• SET PROBLEM
Please extract the lines of the listing from the line with "genus: Campanula" to the line with "genus: Lamium", both included, and copy them unchanged.

** begin TASK DATA **

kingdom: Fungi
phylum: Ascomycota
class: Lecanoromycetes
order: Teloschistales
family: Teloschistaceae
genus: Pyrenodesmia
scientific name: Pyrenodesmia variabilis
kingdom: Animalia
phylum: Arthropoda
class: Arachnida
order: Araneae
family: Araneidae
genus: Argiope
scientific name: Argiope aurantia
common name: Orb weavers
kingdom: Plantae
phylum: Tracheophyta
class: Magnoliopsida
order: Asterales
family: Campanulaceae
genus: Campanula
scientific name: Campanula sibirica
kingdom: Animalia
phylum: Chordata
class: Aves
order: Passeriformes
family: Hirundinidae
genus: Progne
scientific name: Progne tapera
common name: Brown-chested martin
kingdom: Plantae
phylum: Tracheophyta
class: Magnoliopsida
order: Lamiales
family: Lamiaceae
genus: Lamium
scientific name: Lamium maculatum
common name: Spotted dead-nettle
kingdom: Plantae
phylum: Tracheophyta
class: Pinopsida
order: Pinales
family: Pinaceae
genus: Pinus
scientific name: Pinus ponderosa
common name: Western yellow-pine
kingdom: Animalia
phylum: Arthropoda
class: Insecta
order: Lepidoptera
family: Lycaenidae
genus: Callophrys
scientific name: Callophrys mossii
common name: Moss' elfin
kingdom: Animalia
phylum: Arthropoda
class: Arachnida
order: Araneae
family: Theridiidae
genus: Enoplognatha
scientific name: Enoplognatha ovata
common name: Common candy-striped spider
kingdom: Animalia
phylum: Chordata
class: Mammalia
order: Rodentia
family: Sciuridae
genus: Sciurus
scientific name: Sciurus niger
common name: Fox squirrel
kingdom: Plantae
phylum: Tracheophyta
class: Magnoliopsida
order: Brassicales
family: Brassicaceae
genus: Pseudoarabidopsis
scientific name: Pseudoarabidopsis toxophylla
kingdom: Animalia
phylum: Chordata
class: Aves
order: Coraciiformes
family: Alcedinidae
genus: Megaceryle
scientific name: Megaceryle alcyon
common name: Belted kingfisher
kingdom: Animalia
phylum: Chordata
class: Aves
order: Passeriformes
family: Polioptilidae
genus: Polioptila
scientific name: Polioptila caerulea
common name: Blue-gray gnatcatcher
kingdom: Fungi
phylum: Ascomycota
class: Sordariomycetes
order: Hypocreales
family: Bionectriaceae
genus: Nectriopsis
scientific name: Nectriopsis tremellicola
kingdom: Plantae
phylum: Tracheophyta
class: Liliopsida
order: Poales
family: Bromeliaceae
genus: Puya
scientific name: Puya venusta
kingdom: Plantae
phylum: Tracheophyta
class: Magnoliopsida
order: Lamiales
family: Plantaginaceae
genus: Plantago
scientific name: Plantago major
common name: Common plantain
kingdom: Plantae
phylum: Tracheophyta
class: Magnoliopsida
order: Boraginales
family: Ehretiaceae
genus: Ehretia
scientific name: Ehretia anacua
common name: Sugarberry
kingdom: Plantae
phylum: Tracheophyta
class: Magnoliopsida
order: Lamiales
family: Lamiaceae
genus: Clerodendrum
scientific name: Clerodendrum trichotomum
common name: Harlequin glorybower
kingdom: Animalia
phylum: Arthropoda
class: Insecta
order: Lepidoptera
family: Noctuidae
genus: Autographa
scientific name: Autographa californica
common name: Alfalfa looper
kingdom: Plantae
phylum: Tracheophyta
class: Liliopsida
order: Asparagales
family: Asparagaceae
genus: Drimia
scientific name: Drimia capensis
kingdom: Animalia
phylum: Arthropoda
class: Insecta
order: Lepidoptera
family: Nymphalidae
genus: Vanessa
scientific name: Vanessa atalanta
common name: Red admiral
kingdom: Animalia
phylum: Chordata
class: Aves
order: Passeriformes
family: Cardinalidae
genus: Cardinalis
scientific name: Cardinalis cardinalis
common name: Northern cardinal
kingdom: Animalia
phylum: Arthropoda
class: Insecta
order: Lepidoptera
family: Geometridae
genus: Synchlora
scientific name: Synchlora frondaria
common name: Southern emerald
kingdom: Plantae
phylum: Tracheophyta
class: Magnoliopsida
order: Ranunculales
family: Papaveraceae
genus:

** end TASK DATA **

• WRITTEN SOLUTION
genus: Campanula
scientific name: Campanula sibirica
kingdom: Animalia
phylum: Chordata
class: Aves
order: Passeriformes
family: Hirundinidae
genus: Progne
scientific name: Progne tapera
common name: Brown-chested martin
kingdom: Plantae
phylum: Tracheophyta
class: Magnoliopsida
order: Lamiales
family: Lamiaceae
genus: Lamium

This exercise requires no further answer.